═════ 提供テキスト

2020 Fiscal Year Research-status Report
Project/Area Number |
17K14216
|
Research Institution | Nagoya Institute of Technology |
Principal Investigator |
千頭 昇 名古屋工業大学, 工学(系)研究科(研究院), 准教授 (60789006)
|
Project Period (FY) |
2017-04-01 – 2022-03-31
|
Keywords | 圧縮性粘性流体 / 半線形熱方程式 / 臨界空間 |
Outline of Annual Research Achievements |
2020年度の研究により, 次の 3点の成果が得られた. 1.) Hardy-Sobolev 臨界冪の非線形項をもつ Hardy-Henon 型半線形熱方程式に対する解の大域的ダイナミクスの解析. 2.) Hardy-Henon 型半線形熱方程式に対する重み付きルベーグ空間における統一的局所理論. 3.) 圧縮性 Navier-Stokes-Korteweg 系に対する臨界空間における定常問題の適切性. 1.) Hardy-Sobolev 臨界指数をもつ非線形項に対して, 対応する初期値問題の解をエネルギー空間において構成した. また, 基底状態以下のエネルギーを持つ初期値に対して, 一意的な大域解のエネルギーがゼロに減衰するか, 有限時間または無限時間で爆発する場合の必要十分条件を考察した. 2.) Hardy-Henon 型半線形熱方程式に対して, これまで Hadamard の意味での適切性は, ポテンシャルが Hardy 型である場合のときしか示されていなかった. 重み付き Lebesgue 空間を用いることでポテンシャルの冪を重み関数の増減と見做し, Hardy, 藤田, H'enon 型の全ての場合を統一的に扱う局所理論を構築した. 得られた結果は現在査読付き論文雑誌へ投稿中である. 3.) 二層流体の相転移を記述する圧縮性 Navier-Stokes-Korteweg 系の定常問題を臨界 Besov 空間において考察し, 問題の適切性を示した. 臨界正則性を持つ外力に対して線形化方程式の楕円型正則性を示し, 既存の研究において冗長だった解の構成スキームを簡略化した. 現在までのところ臨界空間における定常解は知られていない. 得られた結果は現在投稿準備中である.
|
Current Status of Research Progress |
Current Status of Research Progress
1: Research has progressed more than it was originally planned.

══════════
═════ 提供データ

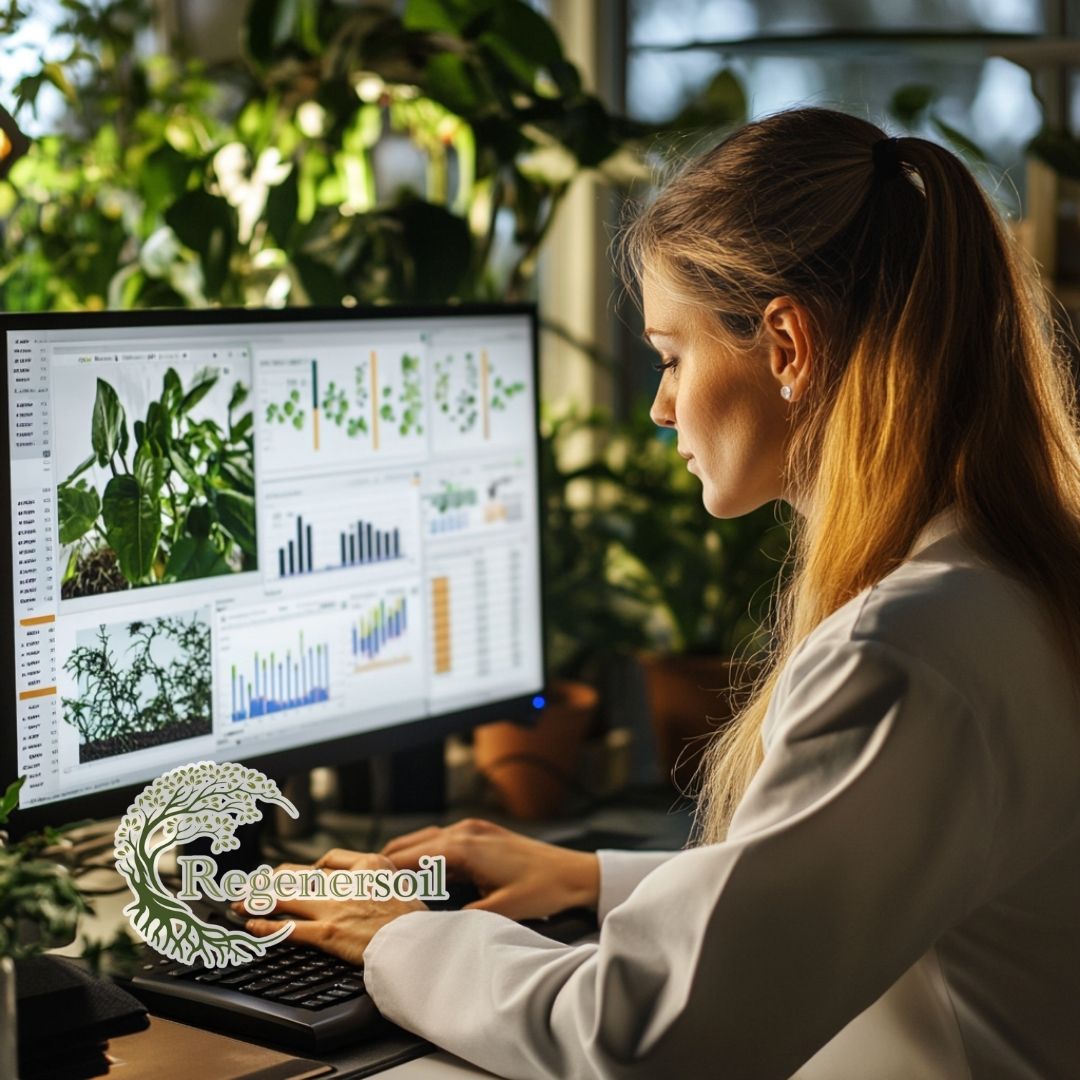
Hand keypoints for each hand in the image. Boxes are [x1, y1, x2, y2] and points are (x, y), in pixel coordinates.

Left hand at [240, 852, 425, 965]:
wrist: (419, 942)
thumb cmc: (413, 917)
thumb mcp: (398, 880)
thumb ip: (373, 872)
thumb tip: (348, 875)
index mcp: (368, 864)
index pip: (325, 862)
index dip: (300, 869)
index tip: (286, 875)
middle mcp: (347, 881)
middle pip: (297, 876)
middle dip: (269, 882)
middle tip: (249, 886)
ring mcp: (336, 906)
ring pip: (287, 898)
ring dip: (258, 901)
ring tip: (239, 904)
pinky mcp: (328, 932)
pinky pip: (290, 927)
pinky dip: (267, 925)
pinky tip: (252, 926)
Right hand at [378, 817, 598, 920]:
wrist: (573, 872)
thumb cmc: (543, 888)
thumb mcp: (502, 910)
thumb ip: (464, 917)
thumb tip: (433, 929)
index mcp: (465, 847)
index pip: (411, 856)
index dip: (385, 871)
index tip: (361, 885)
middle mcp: (464, 831)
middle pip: (411, 843)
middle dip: (385, 863)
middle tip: (361, 884)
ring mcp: (472, 829)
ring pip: (423, 839)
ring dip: (403, 856)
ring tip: (381, 879)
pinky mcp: (480, 834)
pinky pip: (440, 839)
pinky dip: (422, 852)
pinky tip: (416, 870)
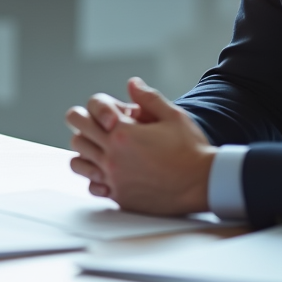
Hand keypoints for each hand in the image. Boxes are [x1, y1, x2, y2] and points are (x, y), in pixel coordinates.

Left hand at [65, 77, 216, 215]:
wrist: (204, 183)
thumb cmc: (191, 149)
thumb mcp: (173, 115)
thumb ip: (148, 98)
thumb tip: (131, 84)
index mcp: (122, 133)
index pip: (86, 113)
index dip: (95, 109)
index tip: (112, 113)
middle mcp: (113, 157)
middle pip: (77, 136)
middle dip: (85, 127)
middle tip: (100, 126)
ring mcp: (114, 179)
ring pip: (77, 163)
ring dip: (86, 153)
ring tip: (102, 149)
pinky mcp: (120, 197)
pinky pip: (92, 186)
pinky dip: (95, 177)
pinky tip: (110, 172)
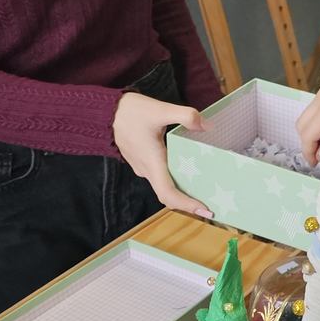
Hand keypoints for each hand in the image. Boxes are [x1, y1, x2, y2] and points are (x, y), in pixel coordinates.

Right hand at [113, 91, 210, 217]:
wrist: (107, 111)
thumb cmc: (132, 111)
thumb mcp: (161, 109)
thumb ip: (185, 116)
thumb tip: (207, 127)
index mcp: (152, 162)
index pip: (168, 193)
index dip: (186, 204)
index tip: (205, 210)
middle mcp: (147, 169)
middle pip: (169, 195)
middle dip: (189, 203)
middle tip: (212, 206)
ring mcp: (143, 166)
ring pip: (164, 185)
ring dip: (182, 191)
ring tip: (205, 190)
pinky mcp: (142, 161)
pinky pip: (160, 175)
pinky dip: (175, 179)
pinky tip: (189, 170)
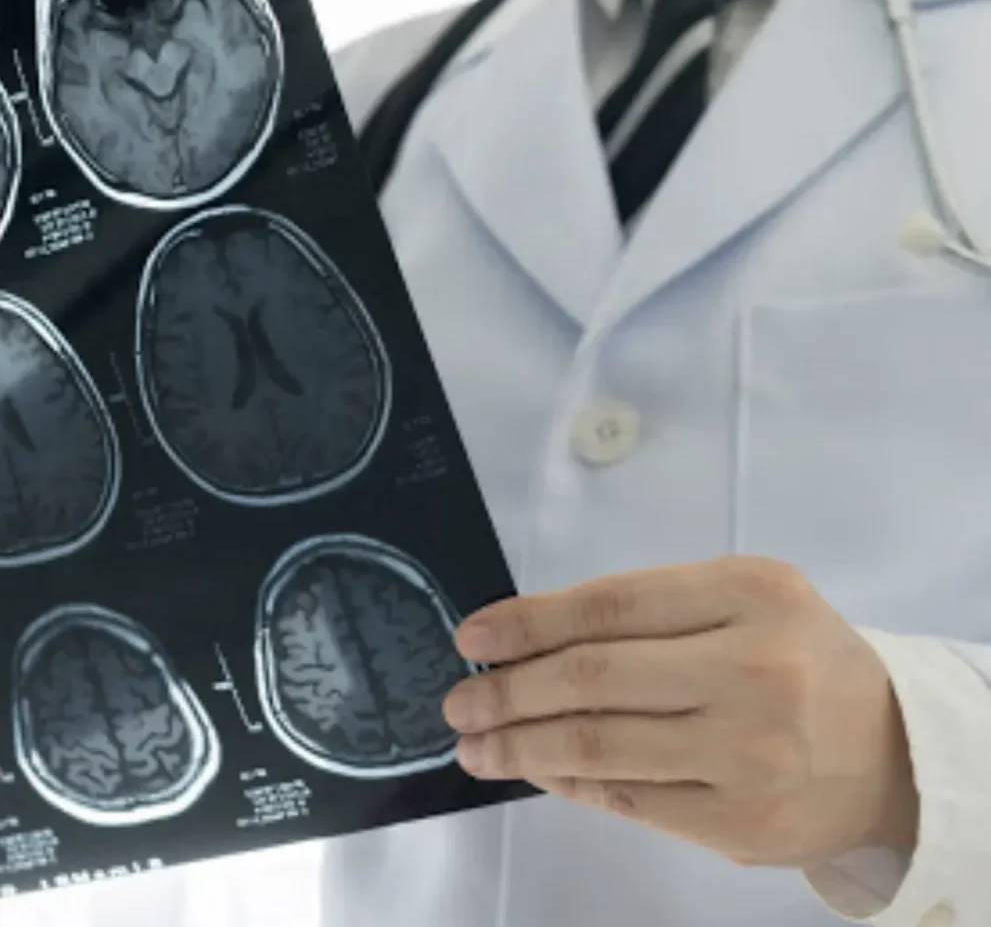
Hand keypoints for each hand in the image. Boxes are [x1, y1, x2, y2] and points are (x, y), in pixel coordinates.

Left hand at [443, 557, 918, 868]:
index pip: (610, 605)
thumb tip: (533, 646)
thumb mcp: (741, 601)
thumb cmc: (798, 657)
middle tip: (459, 702)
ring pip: (600, 746)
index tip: (474, 636)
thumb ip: (648, 615)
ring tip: (475, 744)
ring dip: (521, 746)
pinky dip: (569, 783)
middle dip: (508, 691)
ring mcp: (749, 753)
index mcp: (751, 593)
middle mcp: (754, 669)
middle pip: (594, 678)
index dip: (529, 621)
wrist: (891, 749)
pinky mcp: (742, 823)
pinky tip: (535, 771)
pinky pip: (628, 799)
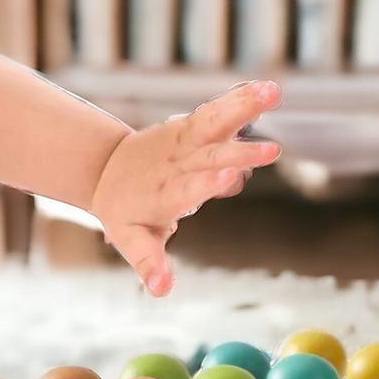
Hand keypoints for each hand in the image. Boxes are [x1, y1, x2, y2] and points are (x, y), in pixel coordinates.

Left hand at [90, 79, 280, 295]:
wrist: (105, 167)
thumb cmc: (125, 212)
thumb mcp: (132, 240)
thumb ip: (149, 263)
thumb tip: (161, 291)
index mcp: (164, 193)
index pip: (187, 189)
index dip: (207, 184)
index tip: (229, 178)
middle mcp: (178, 163)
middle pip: (210, 156)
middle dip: (240, 154)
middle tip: (272, 152)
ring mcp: (185, 140)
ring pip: (214, 121)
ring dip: (243, 107)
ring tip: (273, 92)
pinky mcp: (191, 125)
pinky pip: (217, 111)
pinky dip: (238, 99)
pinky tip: (267, 87)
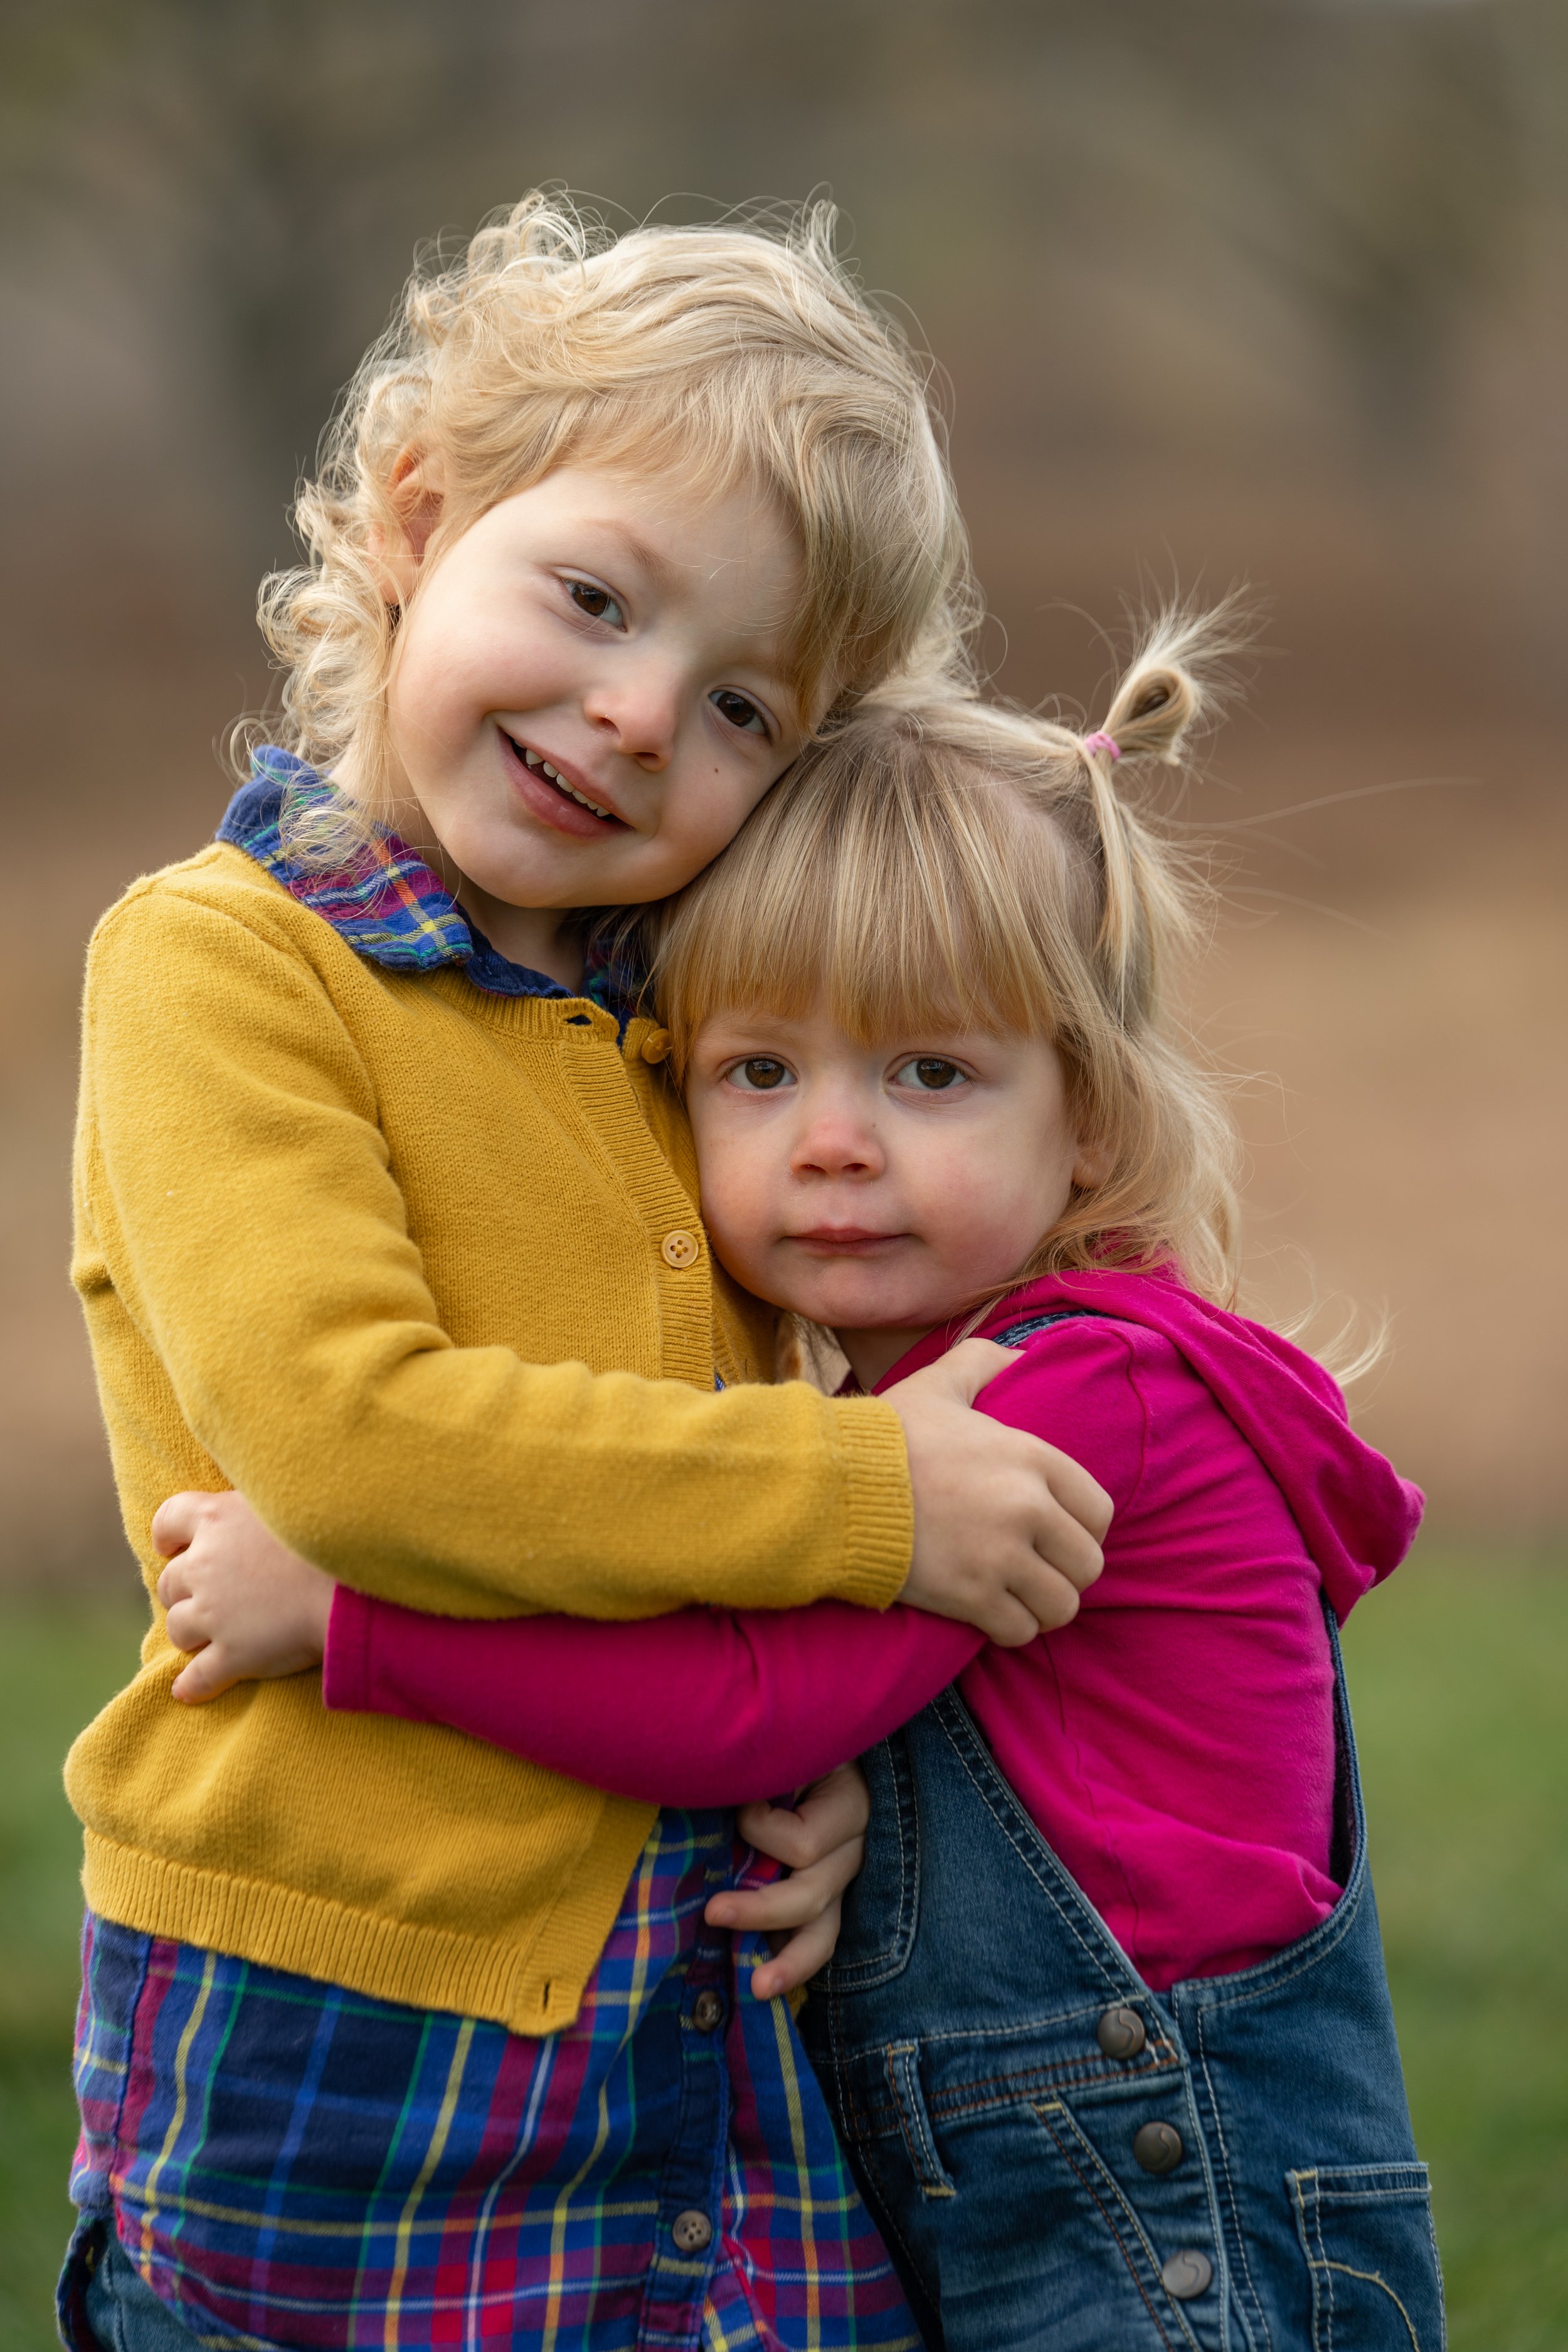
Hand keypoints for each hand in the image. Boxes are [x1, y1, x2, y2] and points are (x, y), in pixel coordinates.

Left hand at [152, 1489, 335, 1702]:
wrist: (358, 1583)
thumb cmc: (334, 1533)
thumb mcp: (287, 1499)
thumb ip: (257, 1505)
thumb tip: (251, 1508)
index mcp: (217, 1519)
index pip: (169, 1520)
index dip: (169, 1536)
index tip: (176, 1546)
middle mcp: (204, 1565)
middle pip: (170, 1581)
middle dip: (184, 1591)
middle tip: (209, 1596)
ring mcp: (213, 1614)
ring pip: (177, 1628)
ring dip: (191, 1633)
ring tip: (211, 1636)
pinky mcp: (231, 1656)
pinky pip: (196, 1677)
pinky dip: (190, 1685)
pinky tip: (189, 1690)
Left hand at [704, 1761, 868, 1999]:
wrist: (827, 1745)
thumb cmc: (799, 1741)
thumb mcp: (791, 1745)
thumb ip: (765, 1771)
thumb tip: (718, 1796)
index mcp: (850, 1803)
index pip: (804, 1842)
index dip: (761, 1830)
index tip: (738, 1804)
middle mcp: (856, 1848)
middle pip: (812, 1895)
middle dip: (760, 1911)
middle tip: (712, 1913)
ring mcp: (846, 1877)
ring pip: (825, 1930)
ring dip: (790, 1961)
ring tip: (758, 1987)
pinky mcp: (832, 1896)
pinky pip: (818, 1936)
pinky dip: (790, 1956)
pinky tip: (765, 1976)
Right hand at [885, 1337, 1110, 1645]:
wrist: (831, 1485)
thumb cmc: (885, 1435)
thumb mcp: (937, 1383)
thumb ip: (983, 1362)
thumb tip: (1022, 1357)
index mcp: (1031, 1457)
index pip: (1099, 1511)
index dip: (1084, 1528)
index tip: (1059, 1534)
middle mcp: (1027, 1508)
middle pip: (1087, 1564)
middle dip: (1066, 1572)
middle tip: (1038, 1570)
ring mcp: (1001, 1556)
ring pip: (1061, 1605)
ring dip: (1042, 1606)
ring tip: (1019, 1597)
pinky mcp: (971, 1597)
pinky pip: (1020, 1631)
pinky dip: (1009, 1628)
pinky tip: (989, 1613)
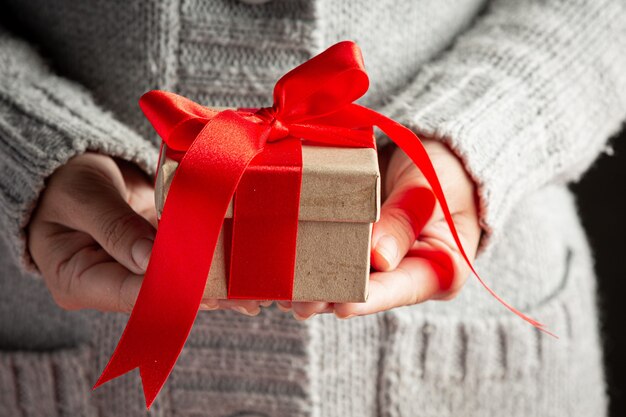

══════════

**練習問題**
(a) 研究報告の本文では、圧縮性 Navier-Stokes-Korteweg 系は何を記述する系とされているか。
(b) 圧縮性粘性流体と半線形熱方程式に関する研究報告を、最後の文の後から書き継いでください。

**解答**
(a) 二層流体の相転移を記述する系とされている。

(b)
Reason
二層流体を記述する圧縮性 Navier-Stokes-Korteweg 系の定常問題を考察し, 既存の適切性理論を押し広げることに成功し, 得られた結果は投稿準備中である. 圧縮性粘性流体の定常問題に対しては, 臨界空間における考察が少なく, 解の安定性や漸近挙動の解析など, 今後も発展の余地がある. また, プレプリントサーバで arXiv:2009.07108v2 として発表した結果は, Hardy-Sobolev 型の臨界冪を持つ熱方程式の大域ダイナミクスを解析したものであり, 特に potential well における初期値のエネルギー準位が mountain pass energy よりも低い状況では, 最終的な結果である. また, Hardy-H'enon 型熱方程式に対する結果は, 藤田型を含む広いクラスの方程式に対する統一的な結果であり, 今後の大域挙動解析の基礎となるものである. 得られた結果は査読付き雑誌に投稿中である. 更に, 上記の研究の延長として, Hardy 型非線形熱方程式に対する大域ダイナミクスの考察を現在行っているため, 進捗状況は「当初の計画以上に進展している」とした.
|
Strategy for Future Research Activity |
今後の研究の推進方策としては, 研究の目的 (iii), (iv), (v) において挙げた, 圧縮性粘性流体の定常解の性質を調べ, スペクトル解析を用いてその漸近安定性を示すことを目標とする. そのために2020年度で得られた圧縮性 Navier-Stokes-Korteweg 系の定常問題の適切性の結果を推し進め, 非定常問題に対する摂動方程式の解析を行う. また, その過程において適宜関数不等式や関数空間の埋め込みの研究を行い, 種々の非線形問題の適切性・ダイナミクスの解析を行う.
|
Causes of Carryover |
Covid19の感染状況に関わる研究打ち合わせの中止によって, 執行できなかった予算が生じた.